(Hardware design source data)
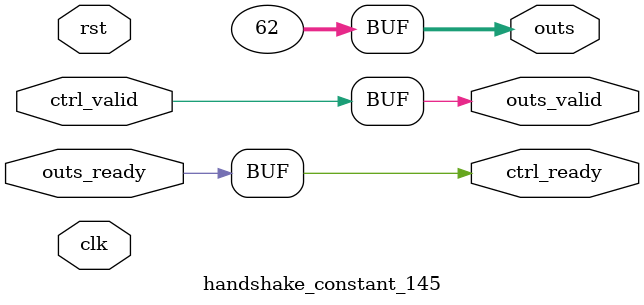
<source format=v>
`timescale 1ns / 1ps
module handshake_constant_145 #(
  parameter DATA_WIDTH = 32  // Default set to 32 bits
) (
  input                       clk,
  input                       rst,
  // Input Channel
  input                       ctrl_valid,
  output                      ctrl_ready,
  // Output Channel
  output [DATA_WIDTH - 1 : 0] outs,
  output                      outs_valid,
  input                       outs_ready
);
  assign outs       = 7'b0111110;
  assign outs_valid = ctrl_valid;
  assign ctrl_ready = outs_ready;

endmodule

</source>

_Task objective_. Return every line of the records exactly as given, pictures excluded.

_Answer below_.
<source format=v>
`timescale 1ns / 1ps
module handshake_constant_145 #(
  parameter DATA_WIDTH = 32  // Default set to 32 bits
) (
  input                       clk,
  input                       rst,
  // Input Channel
  input                       ctrl_valid,
  output                      ctrl_ready,
  // Output Channel
  output [DATA_WIDTH - 1 : 0] outs,
  output                      outs_valid,
  input                       outs_ready
);
  assign outs       = 7'b0111110;
  assign outs_valid = ctrl_valid;
  assign ctrl_ready = outs_ready;

endmodule

</source>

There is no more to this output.